** Dataset records follows **

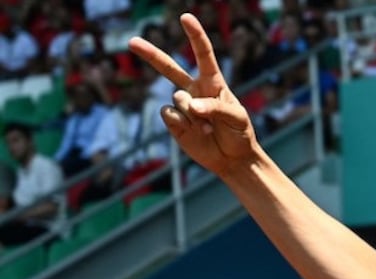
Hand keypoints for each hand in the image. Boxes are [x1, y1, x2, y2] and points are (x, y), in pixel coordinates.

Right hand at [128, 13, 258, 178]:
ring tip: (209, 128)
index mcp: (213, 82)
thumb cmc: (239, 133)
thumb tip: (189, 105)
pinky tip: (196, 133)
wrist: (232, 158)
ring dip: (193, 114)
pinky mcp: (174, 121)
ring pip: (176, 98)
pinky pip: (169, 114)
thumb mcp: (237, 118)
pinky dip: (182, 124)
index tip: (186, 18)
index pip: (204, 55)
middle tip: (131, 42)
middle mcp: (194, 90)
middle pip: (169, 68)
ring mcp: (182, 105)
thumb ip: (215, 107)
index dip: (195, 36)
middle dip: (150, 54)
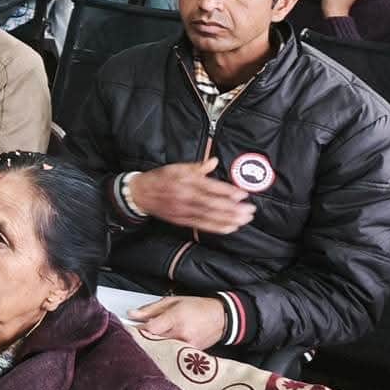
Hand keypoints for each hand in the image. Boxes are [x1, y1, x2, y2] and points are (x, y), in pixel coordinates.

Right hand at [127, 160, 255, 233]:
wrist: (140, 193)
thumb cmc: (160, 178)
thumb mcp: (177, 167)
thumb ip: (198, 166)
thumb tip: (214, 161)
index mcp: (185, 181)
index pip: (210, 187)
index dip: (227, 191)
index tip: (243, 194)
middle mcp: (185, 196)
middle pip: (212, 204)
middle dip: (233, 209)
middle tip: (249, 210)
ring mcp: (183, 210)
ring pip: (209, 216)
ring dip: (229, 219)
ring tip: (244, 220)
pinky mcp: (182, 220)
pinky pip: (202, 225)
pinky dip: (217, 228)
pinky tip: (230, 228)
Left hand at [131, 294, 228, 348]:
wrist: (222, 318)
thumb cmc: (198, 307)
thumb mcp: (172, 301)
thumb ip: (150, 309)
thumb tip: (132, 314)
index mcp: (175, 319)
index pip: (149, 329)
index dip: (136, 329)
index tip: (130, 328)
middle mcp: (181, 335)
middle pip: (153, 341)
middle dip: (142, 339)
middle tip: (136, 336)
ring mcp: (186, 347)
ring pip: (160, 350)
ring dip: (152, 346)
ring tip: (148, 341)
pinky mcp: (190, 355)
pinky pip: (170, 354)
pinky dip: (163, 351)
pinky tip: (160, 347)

** End of Dataset records **
** Dataset records follows **

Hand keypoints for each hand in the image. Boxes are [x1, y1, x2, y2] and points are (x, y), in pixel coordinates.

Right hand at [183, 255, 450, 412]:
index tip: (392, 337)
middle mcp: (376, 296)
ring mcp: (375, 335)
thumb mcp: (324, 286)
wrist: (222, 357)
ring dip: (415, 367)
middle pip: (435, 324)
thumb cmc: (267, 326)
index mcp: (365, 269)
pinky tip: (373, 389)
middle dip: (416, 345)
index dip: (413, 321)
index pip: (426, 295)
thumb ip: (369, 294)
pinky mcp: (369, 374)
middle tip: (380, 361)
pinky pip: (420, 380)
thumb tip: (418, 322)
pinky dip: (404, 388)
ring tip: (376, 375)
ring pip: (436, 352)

** End of Dataset records **

Problem statement:
Look above for the line with "ring mcp: (182, 105)" and the line with "index mcp: (185, 181)". Copy them and every line between, exactly, but no pictures.

Result of this task:
ring mcp: (182, 105)
thumb ip: (215, 107)
index dip: (195, 36)
middle dip: (150, 54)
Hand keypoints for each hand in the image. Boxes are [x1, y1, x2, y2] and points are (x, y), in pixel coordinates.

Right hand at [127, 160, 255, 233]:
wrist: (140, 193)
thumb cmc: (160, 178)
thumb mcp: (177, 167)
thumb ip: (198, 166)
thumb tip: (214, 161)
index mcp: (185, 181)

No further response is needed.